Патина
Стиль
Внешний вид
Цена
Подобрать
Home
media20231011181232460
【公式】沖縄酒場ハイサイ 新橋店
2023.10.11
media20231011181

* * * *

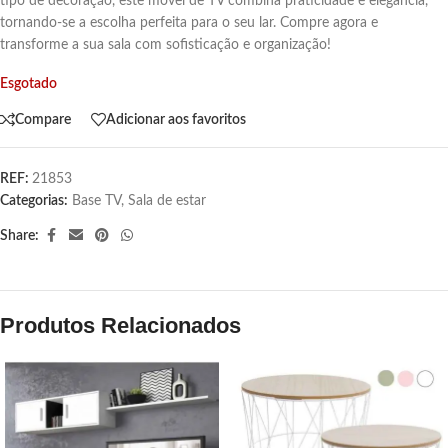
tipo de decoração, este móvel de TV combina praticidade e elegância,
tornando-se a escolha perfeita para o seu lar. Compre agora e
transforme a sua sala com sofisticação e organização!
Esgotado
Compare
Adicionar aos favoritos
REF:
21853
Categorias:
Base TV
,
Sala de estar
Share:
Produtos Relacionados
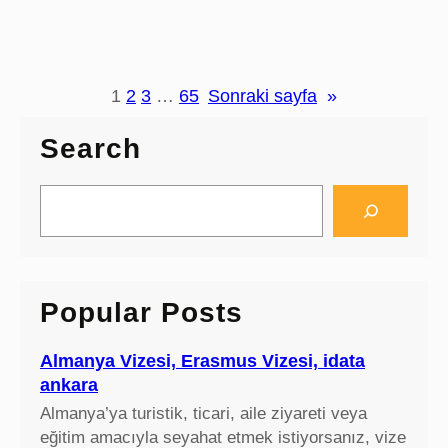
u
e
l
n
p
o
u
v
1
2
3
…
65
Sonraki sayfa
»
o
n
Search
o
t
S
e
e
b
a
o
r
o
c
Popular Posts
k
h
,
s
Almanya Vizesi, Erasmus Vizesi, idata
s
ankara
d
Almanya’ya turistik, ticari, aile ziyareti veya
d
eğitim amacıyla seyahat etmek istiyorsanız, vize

* * * *

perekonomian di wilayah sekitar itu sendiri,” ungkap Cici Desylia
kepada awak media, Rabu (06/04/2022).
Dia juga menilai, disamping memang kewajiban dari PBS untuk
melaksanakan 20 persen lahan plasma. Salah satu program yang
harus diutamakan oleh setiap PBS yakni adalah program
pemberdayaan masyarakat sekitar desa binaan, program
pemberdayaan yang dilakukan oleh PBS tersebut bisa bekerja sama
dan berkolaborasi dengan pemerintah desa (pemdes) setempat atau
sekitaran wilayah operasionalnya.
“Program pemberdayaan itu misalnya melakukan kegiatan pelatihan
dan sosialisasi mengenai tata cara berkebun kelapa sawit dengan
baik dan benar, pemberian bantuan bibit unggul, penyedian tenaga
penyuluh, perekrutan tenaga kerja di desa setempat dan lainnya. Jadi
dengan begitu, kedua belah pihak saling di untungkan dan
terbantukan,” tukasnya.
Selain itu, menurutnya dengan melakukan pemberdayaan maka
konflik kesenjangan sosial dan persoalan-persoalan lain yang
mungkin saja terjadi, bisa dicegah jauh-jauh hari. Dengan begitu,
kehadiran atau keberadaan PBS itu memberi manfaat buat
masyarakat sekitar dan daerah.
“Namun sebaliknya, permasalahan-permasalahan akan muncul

* * * *

[TASK PROMPT]: Look through the data above and return exactly the lines from the one that contains "sekitaran wilayah operasionalnya." to the one that contains "dengan begitu, kedua", inclusive, with nothing else.

[RESPONSE TO THE EXERCISE]:
sekitaran wilayah operasionalnya.
“Program pemberdayaan itu misalnya melakukan kegiatan pelatihan
dan sosialisasi mengenai tata cara berkebun kelapa sawit dengan
baik dan benar, pemberian bantuan bibit unggul, penyedian tenaga
penyuluh, perekrutan tenaga kerja di desa setempat dan lainnya. Jadi
dengan begitu, kedua belah pihak saling di untungkan dan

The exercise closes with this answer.